Photos de familles : Un roman de l'album
de Anne-Marie Garat

critiqué par Sissi, le 26 septembre 2012
(Besançon - 54 ans)


La note:  étoiles
Petit clic, grande histoire...
Qui n’a jamais scruté avec insistance un cliché ancien, sans pour autant connaître la ou les personnes photographiées ?
Anne-Marie Garat, elle, aime à arpenter les rues des brocantes, fouiner dans de vieux cartons posés négligemment au sol, pour en extirper et récupérer de vieilles photos d’anonymes laissées à l’abandon, vendues souvent à des prix dérisoires dans la hâte qu'ont leur propriétaire de s’en débarrasser au plus vite.
Elle aime les contempler, les étudier pour tenter de percer leurs secrets, et elle nous livre ici le fruit de ses observations, de son analyse, et met en lumière tout ce que ces vieilles photographies peuvent nous révéler sur une époque, un milieu social, une famille.
Hormis le portrait fascinant d’une centenaire qui inaugure le livre, les clichés sont regroupés par thèmes, tels que « Albums », Air de famille », « Visage de maison, visage de famille » etc.

Parallèlement, et c’est l’autre versant du livre, Anne-Marie Garat s’interroge sur ce qu’est la photo de famille, la photo tout court d’ailleurs, elle balaye également l’histoire de la photographie de Niepce au numérique d’aujourd’hui, évoque tout ce qui est en amont de l'acte en lui-même de manière fouillée, approfondie et philosophique :

« Nous prétendons que nous prenons des photos en souvenir. D’une rencontre, d’un anniversaire ; photos d’enfants, de classe, de régiment qui feront date. Sitôt sortis de l’enfance, nous sommes vite prévenus de la force de l’oubli, de l’éphémère état des apparences. Nous voulons garder vif un peu de l’instant, préserver un fragment immobile du grand évanouissement des jours, rendre présente l’absence, définitivement. La photographie, venue si tard réaliser ce rêve très ancien, comble le besoin éperdu de réparer l’œuvre du temps, qui, sans doute dès la caverne, inspire à l’homme le sens tragique de sa condition. Nous voulons laisser du souvenir entre des mains humaines, revanche que notre esprit réclame contre les défaites de la chair, l’irréversible ruine des corps : nous voulons sublimer un peu le devenir en éternité. C’est cela photographier, voler de l’instant au temps, capter de l’invisible et le rendre visible, véritable.
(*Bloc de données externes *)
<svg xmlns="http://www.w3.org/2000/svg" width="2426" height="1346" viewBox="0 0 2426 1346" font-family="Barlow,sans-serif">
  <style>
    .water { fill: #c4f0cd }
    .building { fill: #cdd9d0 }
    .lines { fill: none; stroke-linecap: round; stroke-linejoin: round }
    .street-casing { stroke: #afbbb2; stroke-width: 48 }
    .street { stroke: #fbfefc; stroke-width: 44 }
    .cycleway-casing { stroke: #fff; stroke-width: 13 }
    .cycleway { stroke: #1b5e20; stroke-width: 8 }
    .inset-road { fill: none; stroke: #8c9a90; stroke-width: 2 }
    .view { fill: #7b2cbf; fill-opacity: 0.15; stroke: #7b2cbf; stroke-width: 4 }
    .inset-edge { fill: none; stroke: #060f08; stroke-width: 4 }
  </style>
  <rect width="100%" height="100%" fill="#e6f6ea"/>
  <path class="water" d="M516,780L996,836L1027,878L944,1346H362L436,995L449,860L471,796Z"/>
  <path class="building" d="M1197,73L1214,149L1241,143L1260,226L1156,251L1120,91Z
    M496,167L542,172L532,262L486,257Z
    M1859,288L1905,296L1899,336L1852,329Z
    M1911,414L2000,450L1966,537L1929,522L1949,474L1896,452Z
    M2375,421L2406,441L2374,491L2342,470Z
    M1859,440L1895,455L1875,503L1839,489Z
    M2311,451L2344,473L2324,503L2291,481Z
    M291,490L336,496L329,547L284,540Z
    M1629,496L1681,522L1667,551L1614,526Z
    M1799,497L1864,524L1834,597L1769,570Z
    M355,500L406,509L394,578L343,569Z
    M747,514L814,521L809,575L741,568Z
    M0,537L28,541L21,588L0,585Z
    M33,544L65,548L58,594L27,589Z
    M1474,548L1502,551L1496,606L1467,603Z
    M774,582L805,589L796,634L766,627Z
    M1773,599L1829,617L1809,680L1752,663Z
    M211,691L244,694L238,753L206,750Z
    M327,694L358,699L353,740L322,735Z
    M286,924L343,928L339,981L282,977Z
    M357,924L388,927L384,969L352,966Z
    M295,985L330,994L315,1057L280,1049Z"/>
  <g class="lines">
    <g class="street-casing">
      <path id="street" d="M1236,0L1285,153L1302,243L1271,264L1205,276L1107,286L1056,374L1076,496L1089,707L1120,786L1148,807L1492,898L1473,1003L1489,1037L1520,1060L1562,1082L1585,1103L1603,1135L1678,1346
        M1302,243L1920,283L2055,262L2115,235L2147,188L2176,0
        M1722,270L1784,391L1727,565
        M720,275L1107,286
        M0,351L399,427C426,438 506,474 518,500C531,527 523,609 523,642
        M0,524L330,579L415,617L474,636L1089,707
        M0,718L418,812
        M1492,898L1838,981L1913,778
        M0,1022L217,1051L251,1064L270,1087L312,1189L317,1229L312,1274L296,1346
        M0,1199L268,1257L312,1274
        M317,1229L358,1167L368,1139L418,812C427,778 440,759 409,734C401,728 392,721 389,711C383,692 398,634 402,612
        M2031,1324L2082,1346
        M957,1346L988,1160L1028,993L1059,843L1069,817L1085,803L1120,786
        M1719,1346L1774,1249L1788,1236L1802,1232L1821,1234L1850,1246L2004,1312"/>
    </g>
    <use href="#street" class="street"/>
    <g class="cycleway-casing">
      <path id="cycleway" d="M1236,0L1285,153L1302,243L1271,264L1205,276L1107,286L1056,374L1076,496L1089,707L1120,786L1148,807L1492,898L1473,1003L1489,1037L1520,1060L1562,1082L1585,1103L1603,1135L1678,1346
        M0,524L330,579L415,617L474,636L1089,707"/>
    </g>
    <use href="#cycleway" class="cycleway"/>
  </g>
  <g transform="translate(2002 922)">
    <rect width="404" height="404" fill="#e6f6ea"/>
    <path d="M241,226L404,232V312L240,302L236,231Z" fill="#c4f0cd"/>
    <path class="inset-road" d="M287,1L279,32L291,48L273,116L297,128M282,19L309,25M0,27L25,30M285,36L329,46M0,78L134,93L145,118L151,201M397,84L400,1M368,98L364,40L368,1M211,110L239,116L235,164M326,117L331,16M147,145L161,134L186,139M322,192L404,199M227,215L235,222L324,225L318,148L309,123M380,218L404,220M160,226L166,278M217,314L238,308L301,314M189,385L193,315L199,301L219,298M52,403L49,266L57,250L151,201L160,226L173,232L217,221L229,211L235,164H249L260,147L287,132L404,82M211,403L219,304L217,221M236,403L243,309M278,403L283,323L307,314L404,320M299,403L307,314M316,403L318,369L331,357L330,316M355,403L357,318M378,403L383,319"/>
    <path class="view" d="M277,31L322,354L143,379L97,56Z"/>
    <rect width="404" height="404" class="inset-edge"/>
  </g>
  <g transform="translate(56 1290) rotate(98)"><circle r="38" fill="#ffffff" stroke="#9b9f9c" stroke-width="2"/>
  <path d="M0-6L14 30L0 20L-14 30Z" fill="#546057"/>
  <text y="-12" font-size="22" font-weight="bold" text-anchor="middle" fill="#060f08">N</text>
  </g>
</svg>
Permette l’éternel retour de l’état antérieur, attesté, rassurant, faire la preuve de sa permanence possible. »

On ressent tout au long de cet ouvrage l’amour qu’elle porte à l’image (elle est détentrice d’un DEA de cinéma et a publié de nombreux textes dans des revues telles que La recherche photographique), toutes les connaissances qu’elle peut avoir sur le sujet, et toutes les interrogations qui sont suscitées par ces petits et brefs instantanés de vie qu’on a choisi d’immortaliser.